Reputation: 21
Major edit:
Apparently it is difficult to understand my question, so I'll do my best to concretize it.
I got two dataframes, "df1" and "df2". These are quite larger, larger than in the code block below, so I want to automatize the renaming process in order to make the names anonymous.

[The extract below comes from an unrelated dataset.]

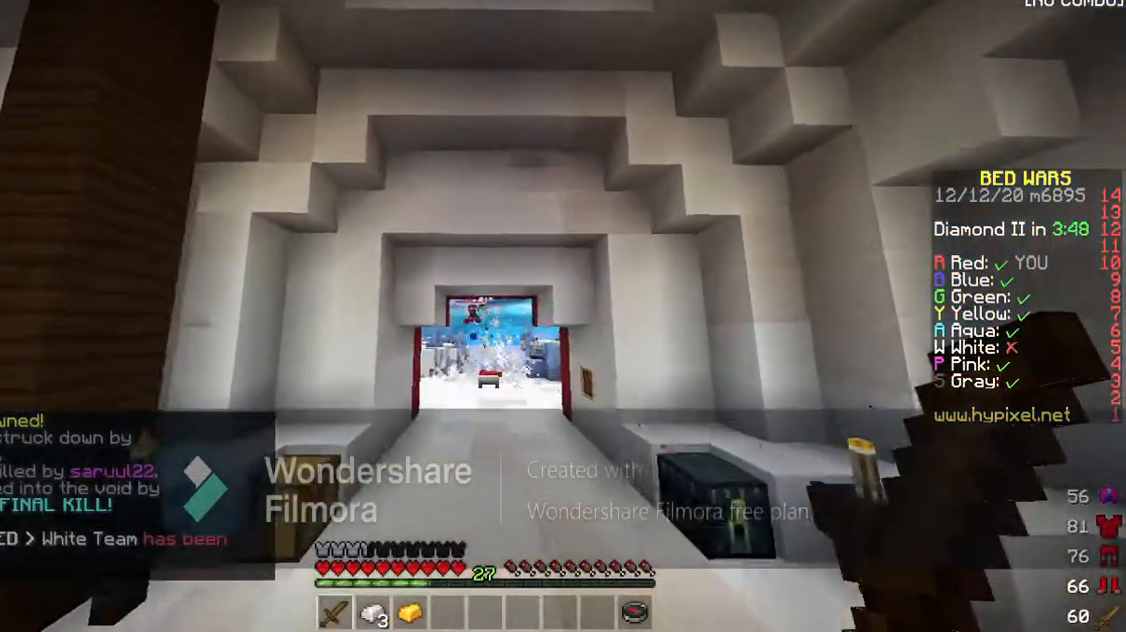
{"keys": ["space", "w"], "events": []}
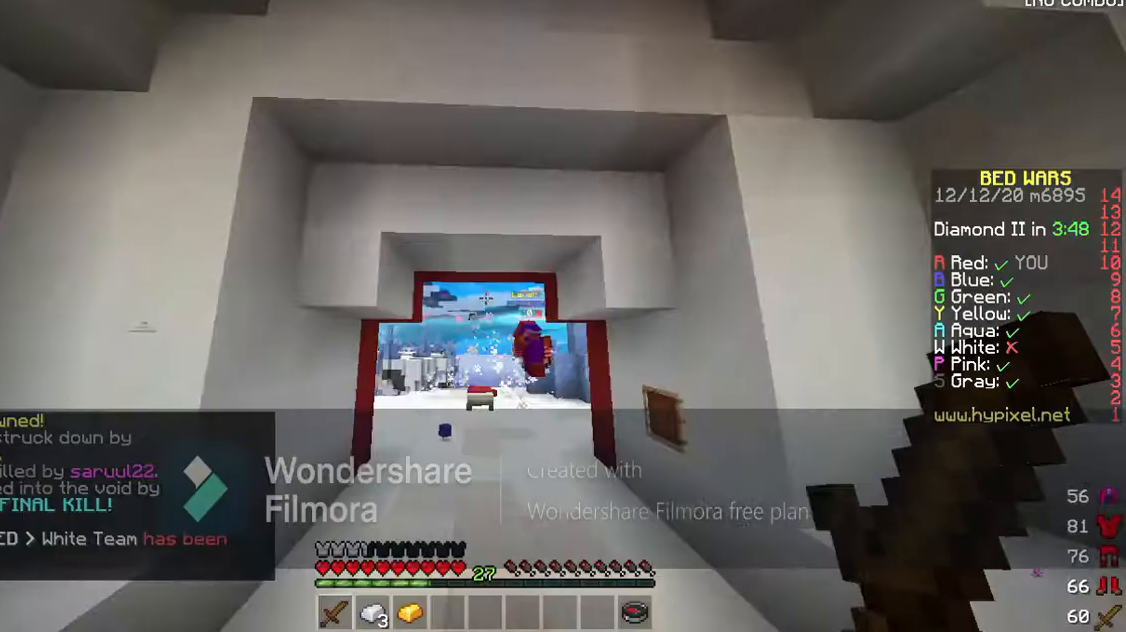
{"keys": ["space", "w"], "events": []}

The first, df1, contains names in its index as:
Yearly energy consumption Size rating
Almtunaskolan 322149.324250 Medium school
Almunge skola 383479.065917 Medium school
Bergaskolan (Videskolan) 296916.405000 Medium school
Danmarks skola 84884.857333 Small school
Domarringens skola 463568.627250 Large school
Ekuddens skola 177668.365000 Small school
In this dataframe each user name (which is in the index) has a size rating in the second column "Size rating". I want to use this rating to rename the user names in another dataframe, df2.
The other, df2, has fewer names as some have been filtered away compared to the indexes in df1. But all column names in df2 exists in the index names in df1. Difference being that here the user names are in the columns instead as shown below for df2:
datetime Almtunaskolan Almunge skola ... Real user name ... Real user name ... \
24 2017-01-02 00:00:00 0.001268 0.000579
25 2017-01-02 01:00:00 0.001257 0.000591
26 2017-01-02 02:00:00 0.001257 0.000583
27 2017-01-02 03:00:00 0.001257 0.000587
28 2017-01-02 04:00:00 0.001268 0.000583
Now to the question: How do I use the "size rating" in df1 to rename the columns in df2 for each user?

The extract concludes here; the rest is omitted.